The Sarah Jane Adventures
2x07 The Mark of the Beserker Part One
Clearly, those kids are next to useless when Sarah Jane goes away. Did you know the only one that's actually 15 is Luke? The other two are both legally able to go out getting drunk and what have you. And do, apparently. (I apologise if this shatters anyone's illusions. Or indeed if "getting drunk" is overstating it.)

Stephen Fry in America
Part 5 True West
Stephen Fry visits a brothel! Now there's something you don't expect to see.

Fiction

Marvel 1602 by Neil Gaiman, Andy Kubert & Richard Isanove
Part Two

Non-Fiction

Story by Robert McKee
Chapter 12

Articles

Brand brands Sachs row 'meaningless' by Sarah Rollo
(from Digital Spy)
Ooh, controversial headline! I think I'll complain! Etc. However, he does have a point.

Quantum of Solace Rules International Box Office by Devin Zydel
(from CommanderBond.net)
I love a good round of statistics, and here's some good statistics: "on general release in 58 new markets around the world and opened bigger than Casino Royale in every single one of them (13 even managed to double what Royale did). [It] grossed a whopping $106.5 million this weekend in 61 territories, making it the 11th biggest international weekend ever. The film grossed more than triple the combined foreign take for the next four entries on the list... Despite not having opened in the US, Australia, Japan, Mexico and Spain yet, the 10-day cumulative total for Quantum of Solace stands at $160.3 million." Follow the link for loads more.
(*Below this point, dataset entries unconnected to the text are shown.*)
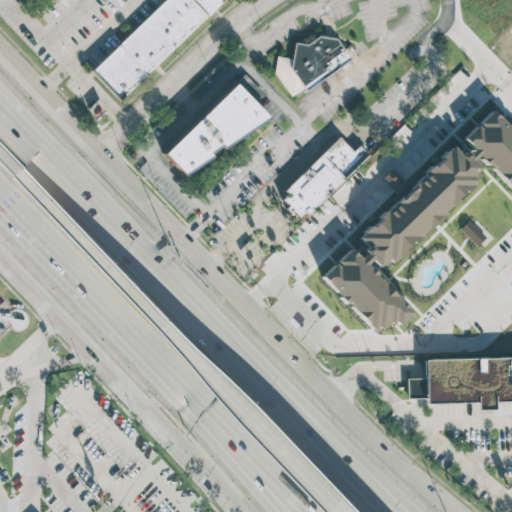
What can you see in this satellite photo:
road: (60, 17)
road: (458, 34)
building: (149, 42)
road: (87, 44)
building: (157, 45)
road: (381, 54)
road: (69, 63)
building: (309, 63)
building: (312, 67)
road: (184, 75)
road: (411, 94)
road: (185, 98)
road: (194, 112)
building: (215, 130)
building: (210, 132)
road: (378, 170)
building: (320, 177)
building: (325, 181)
road: (274, 196)
building: (416, 220)
road: (60, 223)
road: (107, 226)
road: (34, 248)
road: (227, 282)
parking lot: (4, 317)
road: (447, 322)
road: (40, 337)
road: (63, 361)
road: (15, 367)
road: (152, 371)
building: (463, 381)
building: (463, 381)
road: (116, 383)
road: (227, 398)
road: (295, 427)
road: (313, 427)
road: (109, 430)
road: (29, 436)
road: (484, 454)
road: (468, 465)
road: (95, 469)
road: (145, 477)
road: (59, 484)
road: (252, 487)
road: (257, 487)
Review of The Incredible Hulk R1 DVD by James Gray
(from DVD Times)
"The two monsters dutifully tear apart a few apartment blocks before the Abomination keels over and surrenders and everyone goes home happy they’ve had their yearly fill of watching CGI monsters do battle while being simultaneously relieved they’ve left without getting the same headache as Transformers gave them last year."

Top Gear secret code mocks Strictly by Michael Thornton
(from Digital Spy)
It's the in thing these days to complain to the BBC about nothing -- especially if that nothing happens on a controversial show -- so I wonder how many this will manage?

Poem of the Day: A Martian Sends a Postcard Home

by Craig Raine

This 1979 piece is part of a movement (possibly the start of the movement) known as Martian poetry, which you're most likely to have heard of as a way of being taught poetry in school. It's freely available on numerous websites, so I may as well include the full text here.

Caxtons are mechanical birds with many wings
and some are treasured for their markings --

they cause the eyes to melt
or the body to shriek without pain.

I have never seen one fly, but
sometimes they perch on the hand.

Mist is when the sky is tired of flight
and rests its soft machine on ground:

then the world is dim and bookish
like engravings under tissue paper.

Rain is when the earth is television.
It has the property of making colours darker.

Model T is a room with the lock inside --
a key is turned to free the world

for movement, so quick there is a film
to watch for anything missed.

But time is tied to the wrist
or kept in a box, ticking with impatience.

In homes, a haunted apparatus sleeps,
that snores when you pick it up.

If the ghost cries, they carry it
to their lips and soothe it to sleep

with sounds. And yet they wake it up
deliberately, by tickling with a finger.

Only the young are allowed to suffer
openly. Adults go to a punishment room

with water but nothing to eat.
They lock the door and suffer the noises

alone. No one is exempt
and everyone's pain has a different smell.

At night when all the colours die,
they hide in pairs

and read about themselves --
in colour, with their eyelids shut.

If you're struggling, I can tell you that "caxtons" are books (quite where that word comes from, or how they could be described as "mechanical birds", I don't know); "Model T" is, of course, the Ford Model T car; the watch and clock are obvious, I think; the "haunted apparatus" is a telephone, which "cries" (rings), is "soothed" (talked into) and "tickled" (dialled); the "punishment room with water" is, I believe, a bathroom; and "read about themselves" are dreams, I presume.

Hardly a detailed analysis I know, but perhaps some useful pointers.